Estratto del documento:
■ ■ ■
FACCIA A FACCIA CAZZOLA/ICHINO SULLA POLITICA DEL LAVORO E INDUSTRIALE

LE CONVERGENZE E LE DIVERGENZE TRA DUE APPROCCI, DI MAGGIORANZA E DI OPPOSIZIONE, AI PROBLEMI DELLA CRESCITA, DELLE DISUGUAGLIANZE DI REDDITO CRESCENTI, DELL’OCCUPAZIONE E DISOCCUPAZIONE, DELLE RELAZIONI INDUSTRIALI 

Interviste parallele a Pietro Ichino e Giuliano Cazzola (vicepresidente della Commissione Lavoro della Camera dei Deputati), a cura di Alessandro Giorgiutti, pubblicate su Libero il 24 settembre 2010 

La produttività da rilanciare, le relazioni industriali da rimodellare, un nuovo patto sociale da scrivere. Su questi temi abbiamo messo a confronto Giuliano Cazzola, deputato PdL e vicepresidente della Commissione Lavoro della Camera e il giuslavorista Pietro Ichino, senatore e membro della Direzione nazionale del Pd. Voci distinte ma non sempre distanti. Soprattutto, voci di chi ben conosce la materia di cui sta parlando…

 

La produttività italiana, che era superiore a quella della media europea all’inizio degli anni 90, declina rovinosamente nell’ultimo ventennio. Come si concilia questa dinamica con le ottime prestazioni delle nostre imprese sul fronte dell’export, dove abbiamo conquistato più quote di mercato con minori volumi prodotti, più valore aggiunto   e  più innovazione?

ICHINO: «I due dati sono agevolmente conciliabili tra loro, se si considera che le imprese impegnate sul fronte dell’export sono, sì, la punta di diamante della nostra industria manifatturiera, ma ne sono soltanto una piccola parte. La realtà è che non si può ragionare per grandi aggregati, come se il nostro tessuto produttivo avesse caratteristiche omogenee. E la consapevolezza della disomogeneità dovrebbe indurci a mettere in campo i servizi necessari per il trasferimento dei lavoratori, senza perdita economica o professionale per loro, dalle aziende meno produttive a quelle che lo sono di più. Proprio perché non sappiamo fare questo mestiere, invece, noi difendiamo con le unghie e coi denti le aziende meno produttive; ma in questo modo non difendiamo altrettanto bene l’interesse dei lavoratori che da esse dipendono».

CAZZOLA: «Le imprese esportatrici sono le più virtuose, perché è la concorrenza a stimolare la produttività. Sul mercato globale si compete sul piano dei prezzi e della qualità dei prodotti. Solo una maggiore qualità consente di mantenere più elevato il prezzo. Altrimenti è il prezzo a fare aggio sui costi di produzione, nel senso che i costi devono essere compatibili con il prezzo convenuto. Il fatto è che le imprese esportatrici sono meno del 20%, anche se detengono più dei due terzi del valore aggiunto».
■ ■ ■
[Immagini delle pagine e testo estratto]

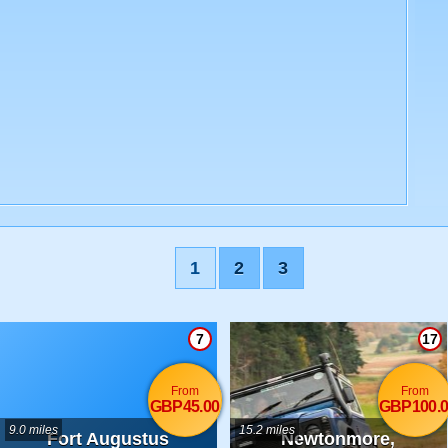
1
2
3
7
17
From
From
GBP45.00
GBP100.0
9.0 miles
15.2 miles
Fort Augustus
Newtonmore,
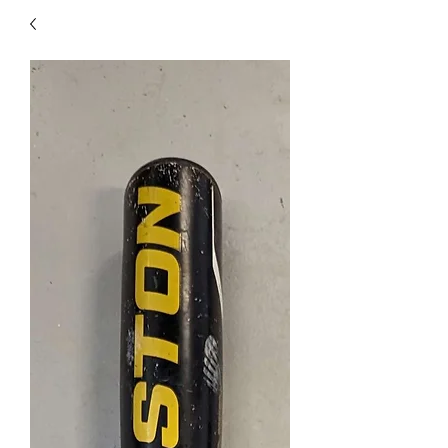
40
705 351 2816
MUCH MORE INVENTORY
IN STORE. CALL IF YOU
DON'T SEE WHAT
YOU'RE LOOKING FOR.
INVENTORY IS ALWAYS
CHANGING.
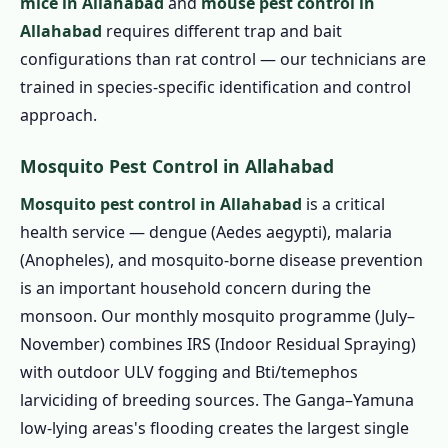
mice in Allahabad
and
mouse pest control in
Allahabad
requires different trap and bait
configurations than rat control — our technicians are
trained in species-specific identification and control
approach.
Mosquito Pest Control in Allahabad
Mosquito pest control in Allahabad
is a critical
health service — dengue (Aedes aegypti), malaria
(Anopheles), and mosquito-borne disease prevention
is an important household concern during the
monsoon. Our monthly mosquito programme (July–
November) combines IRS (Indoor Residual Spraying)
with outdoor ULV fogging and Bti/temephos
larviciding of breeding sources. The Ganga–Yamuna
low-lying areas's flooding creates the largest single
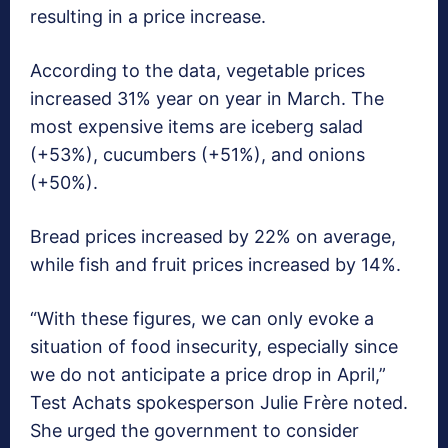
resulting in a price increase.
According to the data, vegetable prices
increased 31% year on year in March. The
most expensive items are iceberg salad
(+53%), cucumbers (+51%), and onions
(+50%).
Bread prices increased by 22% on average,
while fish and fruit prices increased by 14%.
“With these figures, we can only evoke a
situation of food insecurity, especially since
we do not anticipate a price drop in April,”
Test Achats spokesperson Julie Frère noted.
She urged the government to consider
■ ■ ■
Attività da svolgere:
1. Nel testo sulla politica del lavoro, il paragrafo che comincia con «La produttività da rilanciare» indica i temi sui quali sono stati messi a confronto i due intervistati. Elencateli tutti.
2. Riprendete il testo sulla politica del lavoro e proseguitelo a partire dall'ultima frase riportata.
I record provengono da una fonte diversa.

Risultati dell'esercizio:
1.
- La produttività da rilanciare
- Le relazioni industriali da rimodellare
- Un nuovo patto sociale da scrivere

2.
Bonanni e Angeletti, su Libero, hanno chiesto   un nuovo patto sociale: meno tasse su lavoratori e imprese, stipendi più alti ma vincolati alla produttività. È  la strada da percorrere?

ICHINO: «Questa è sicuramente una delle misure da adottare. Ma la partita decisiva, a mio parere, si giocherà sul terreno della capacità del nostro Paese di aprirsi agli investimenti stranieri. Oggi, su questo terreno, l’Italia è il fanalino di coda in Europa: peggio di noi fa soltanto la Grecia. E recuperare terreno rispetto alla media dei Paesi europei vorrebbe dire per noi molti miliardi in più investiti in casa nostra ogni anno».

 

CAZZOLA: «Certamente. Non abbiamo le condizioni per una riduzione generalizzata della pressione fiscale. I percettori di redditi sicuri e di trasferimenti monetari sono quelli che meno hanno sofferto per gli effetti della crisi. Dobbiamo servirci di aliquote ridotte per incrementare la produttività concentrando i benefici fiscali sulle voci retributive che la stimolano e la favoriscono».

Ma diminuire le imposte sui salari   è possibile, ora che la priorità sembra essere la tenuta dei conti dello Stato?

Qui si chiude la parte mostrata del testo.